Two colonies from each plate were picked and cultured overnight in 12cm x 2.5cm tubes containing L broth+chloramphenicol at 37°C and 220rpm. The next day, overnight cultures were diluted to an OD600 of 0.02 at a volume of 10mL and then returned to the shaking rack. 100µl samples were taken hourly from each culture and stored on ice to slow growth. At the end of the 6 hour sampling period, the samples were applied to a 96-well plate and fluorescence and OD600 were measured using a Bio-Tek Synergy HTX plate reader. L-broth with chloramphenicol was used as a blank fluorescence measurement.
Blank fluorescence was subtracted from cell measurements which were then divided by OD600 to give standardized data.
Results
Both controls gave expected fluorescence values. However, the test devices gave more variable measurements. While cells transformed with test device 2 gave expected fluorescence values that clearly rose over time, test device 1 cells exhibited fluorescence seemingly unrelated to the sampling time: there is no clear relationship between growth time and fluorescence. In addition, test device 1 samples featured very large standard deviations, indicating pronounced differences in the biological replicates used. This could possibly be explained by DNA damage incurred when the original buffer evaporated. Another possible explanation is that the promoter used in TD1 (J23101) was too strong and killed the cells. However, our own experiments using an even stronger promoter ([http://parts.igem.org/Part:BBa_J23100 J23100]) revealed stable growth and fluorescence (see Measurement).
In contrast, test device 3 showed fluorescence values similar to that of the negative control (negative after subtracting blank fluorescence), indicating that the construct created little to no GFP.
Possible Improvements to the Protocol
As with any protocol, there is room for improvement. We identified two possible points on which the current protocol could be improved to ensure more accurate and comparable results:
Halting growth using Kanamycin
In order to track GFP production over time, the protocol we followed called for putting 100µl samples of E. coli on ice at 0, 1 , 2, 3, 4, 5 and 6 hours after inoculation to stop growth. While low temperatures will slow down E. coli growth, they will not halt it completely. As such, samples will not be entirely indicative of GFP concentrations at the time point they represent. We suggest that kanamycin or another bacteriostatic antibiotic be added to the samples as they are removed from incubation and put on ice. This would halt protein production in the bacteria and ensure that any fluorescence the samples exhibit is accurate with respect to the time point they represent.
Washing cells with phosphate buffered saline (PBS)

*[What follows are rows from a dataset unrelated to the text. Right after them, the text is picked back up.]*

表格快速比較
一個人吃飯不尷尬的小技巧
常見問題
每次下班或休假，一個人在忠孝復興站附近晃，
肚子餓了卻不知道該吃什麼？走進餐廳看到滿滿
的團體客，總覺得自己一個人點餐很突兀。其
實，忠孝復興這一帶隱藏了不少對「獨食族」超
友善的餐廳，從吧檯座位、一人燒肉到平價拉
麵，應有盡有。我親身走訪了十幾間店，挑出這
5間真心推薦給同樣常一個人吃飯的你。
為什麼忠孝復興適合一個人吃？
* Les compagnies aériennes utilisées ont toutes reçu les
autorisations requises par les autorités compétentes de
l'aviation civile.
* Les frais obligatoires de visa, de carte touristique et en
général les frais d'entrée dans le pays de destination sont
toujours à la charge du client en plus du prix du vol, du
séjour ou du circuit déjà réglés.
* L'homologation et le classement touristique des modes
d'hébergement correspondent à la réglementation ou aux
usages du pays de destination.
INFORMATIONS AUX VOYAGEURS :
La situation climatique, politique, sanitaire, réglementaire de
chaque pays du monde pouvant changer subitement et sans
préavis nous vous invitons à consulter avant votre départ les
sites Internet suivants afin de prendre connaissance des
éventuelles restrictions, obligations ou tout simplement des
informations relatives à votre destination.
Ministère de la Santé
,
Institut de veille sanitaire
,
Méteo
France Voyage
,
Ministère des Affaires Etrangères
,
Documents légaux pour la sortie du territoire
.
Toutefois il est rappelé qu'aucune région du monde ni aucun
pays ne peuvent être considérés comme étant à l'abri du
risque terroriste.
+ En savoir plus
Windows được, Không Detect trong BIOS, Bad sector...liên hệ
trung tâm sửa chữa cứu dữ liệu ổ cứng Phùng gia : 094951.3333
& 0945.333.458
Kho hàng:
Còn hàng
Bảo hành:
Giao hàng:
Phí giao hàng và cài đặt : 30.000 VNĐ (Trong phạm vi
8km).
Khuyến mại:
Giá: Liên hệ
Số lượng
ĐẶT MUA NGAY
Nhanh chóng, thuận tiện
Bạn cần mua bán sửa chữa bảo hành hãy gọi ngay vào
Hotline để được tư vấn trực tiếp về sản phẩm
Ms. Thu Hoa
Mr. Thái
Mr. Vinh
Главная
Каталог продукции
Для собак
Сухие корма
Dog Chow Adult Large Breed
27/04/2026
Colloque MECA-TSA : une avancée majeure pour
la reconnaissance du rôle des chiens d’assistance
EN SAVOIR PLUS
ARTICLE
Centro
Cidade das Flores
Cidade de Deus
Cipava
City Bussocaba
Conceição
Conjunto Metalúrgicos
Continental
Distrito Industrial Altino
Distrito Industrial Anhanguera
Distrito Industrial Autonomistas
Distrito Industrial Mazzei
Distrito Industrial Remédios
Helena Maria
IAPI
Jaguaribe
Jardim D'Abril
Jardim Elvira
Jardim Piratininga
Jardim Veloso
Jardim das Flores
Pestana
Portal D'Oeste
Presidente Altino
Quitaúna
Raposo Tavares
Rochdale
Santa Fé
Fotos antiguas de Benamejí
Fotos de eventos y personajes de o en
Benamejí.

The given protocol measures the fluorescence of cells while they are still suspended in chloramphenicol-containing broth. While this ensures a simple procedure as there is no need to manipulate samples further after putting them on ice, the broth and chloramphenicol are themselves fluorescent and can interfere with fluorescence measurements of cells, particularly those containing a weak Anderson promoter which leads to minimal GFP synthesis (e.g. Test Device 3). For example, when our measurements were adjusted using the broth+chloramphenicol blanks, Test Device 3 was shown to have negative (but increasing) fluorescence values.
Furthermore, the FITC used to create a standard curve was not suspended in broth but in PBS, creating a possible disparity in the different measurements. We suggest an additional step between obtaining bacterial samples and measuring fluorescence: The removal of broth+chloramphenicol from samples by spinning down the eppendorf and discarding supernatant, followed by resuspending/washing the pellet in PBS. In order to make this feasible, more than 100µl of sample (e.g. 500µl) may have to be removed from the culture for each time-point.